Importance of the population size.
If you take at random 50 people, what is the chance you find 11 of them that make together an excellent soccer team ? Nil, nada, zip, none whatsoever.
Let’s enlarge the sample to, say, 5000. Perhaps you will find 11 of them that can decently handle a soccer ball with their feet. But a world top team ? No way.
So how many people do you need before you get a team that has more than a glimpse of a chance to win the world soccer championship ? Right ! you need the population of one of the bigger countries.
What ? You mean that the bigger the country, the larger the possibility of winning the world soccer championship ?
Or, put otherwise : is the soccer quality of a country determined by the number of its inhabitants?
Let us do the test.
We need two things :
first: the soccer quality of each country. One of the best numbers that comes near is the FIFA-points. It is freely available on the FIFA website.
Ssecondly the number of inhabitants. Various sources on the nternet give the response to that.
So let’s look at the chart for the 100 highest ranked countries on the FIFA ranking list (I left out China, because it is definitely an outlier !) :
I used the logaritmic transformation of both the FIFA points and the number of inhabitants to get a more evenly distribution.
It is clear that there is a positive correlation, although the scatter around the regression line is considerable.An R-squared of 0.22 means that only 22% of the variance of the FIFA-points is explained by the number of inhabitants.
So : is there something else ? Perhaps the number of soccer players ? Because if nobody plays soccer it does not help if you have a billion inhabitants (a bit like China ?). We find these numbers on the FIFA website.
The following chart effectively shows a higher R-squared :
Problem : stil only 32% of the variance is explained. Where is the remaining 68% ?
We could suspect that unorganized soccer players can never reach the quality of organized ones, the ones that play in clubs, in regular competitions. So let’s try another number we find on the FIFA website: registered players.
And yes, our R-squared goes the right direction : 0.37
We could proceed with variables like gross national product, average temperature, average adult male size, or whatever metric we can find about the countries.
And for a far better model we would definitely need a more advanced analysis, like a multiple regression, but for this blog post I think we are far enough.
The conclusion is obvious : Larger countries are definitely at an advantage, but the popularity of soccer and the organization of it can seriously enhance or decrease the expected soccer quality of a country.
The top five countries in the FIFA ranking (Brazil, Spain, Portugal, The Netherlands and Italy) are clearly way above the regression line in the third chart, which means that they use the possibilities to exploit/influence/act on the remaining 62% unexplained variance in FIFA points.
In South Africa (the one isolated point in the lower right of the chart) on the other hand, there is a big problem : although they have a relatively large number of registered players (they are in the top-10) they find themselves only on place 83 in the FIFA ranking.

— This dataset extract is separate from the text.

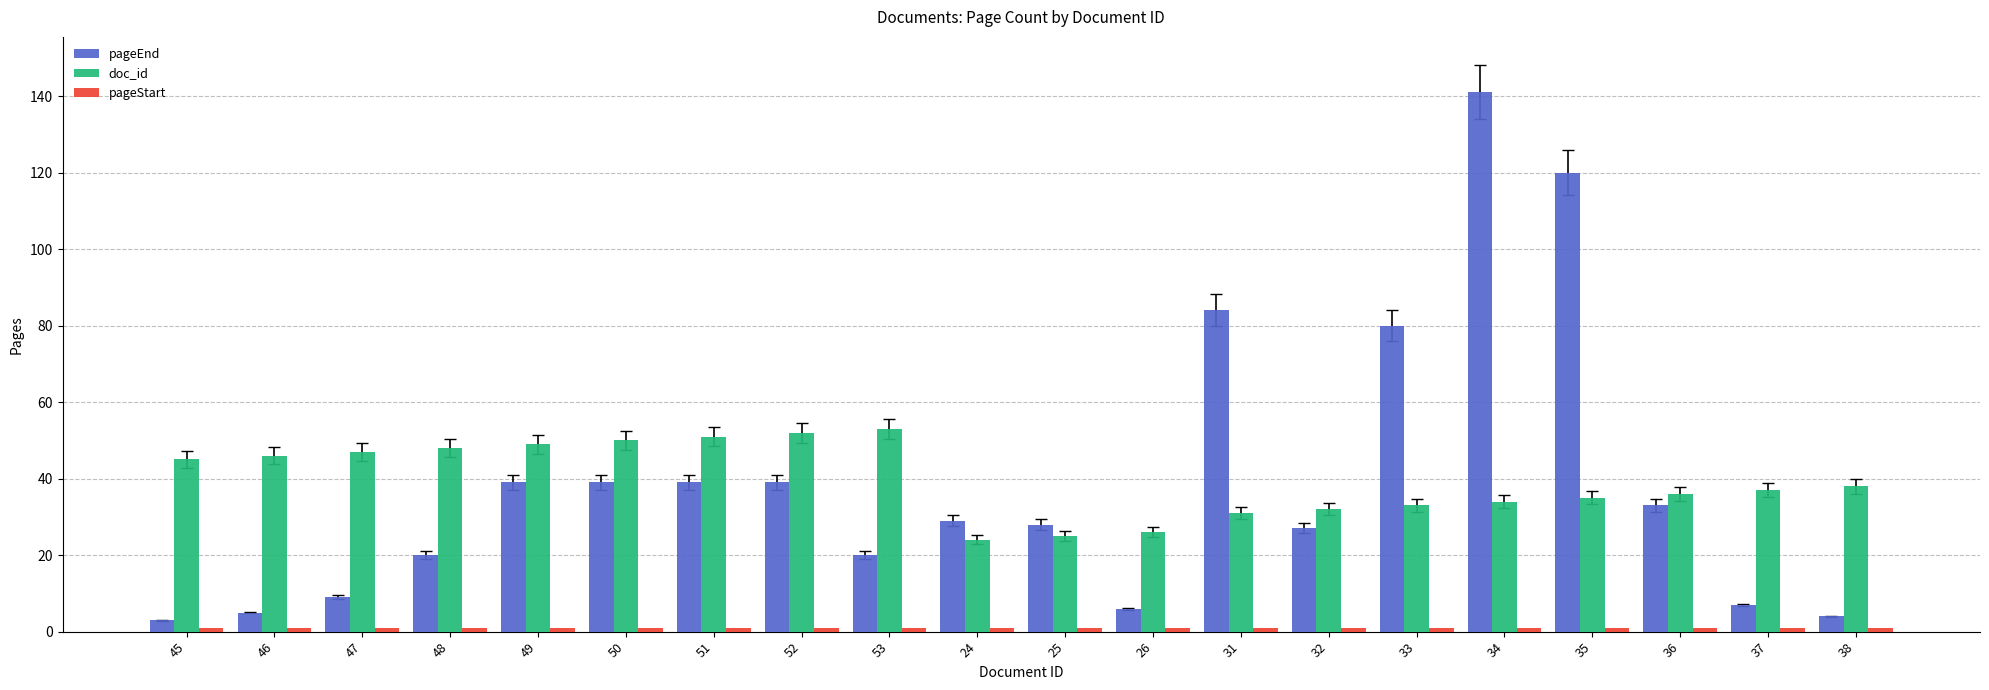

Which series has the widest spread of values?

pageEnd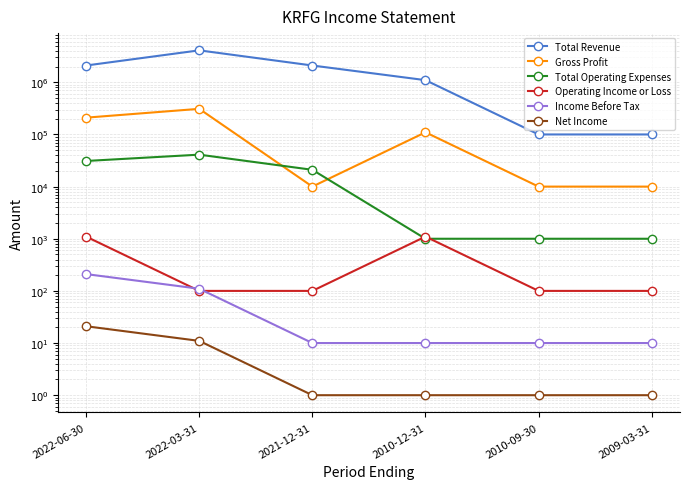

At which label does Total Revenue reach its peak?

2022-03-31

And there are 2 more things:
- The FIFA ranking does not say anything about the average soccer quality of a country. It is all about the top qualities, which are the very extremes of the quality distribution and hence much more erratic than an averages, and much more difficult to “catch” in a model. Simply chance probably plays an important role.
- Not only chance in having the best soccer players is importance, but also chance on the moments of the soccer matches : the result of a soccer game is quasi unpredictable, except when one of the top countries plays against one of the weaker ones. Otherwise how could it be that 8 of the 32 countries playing the final world championship are lower than place 32 in het FIFA-ranking, while we would only expect the best 32 countries?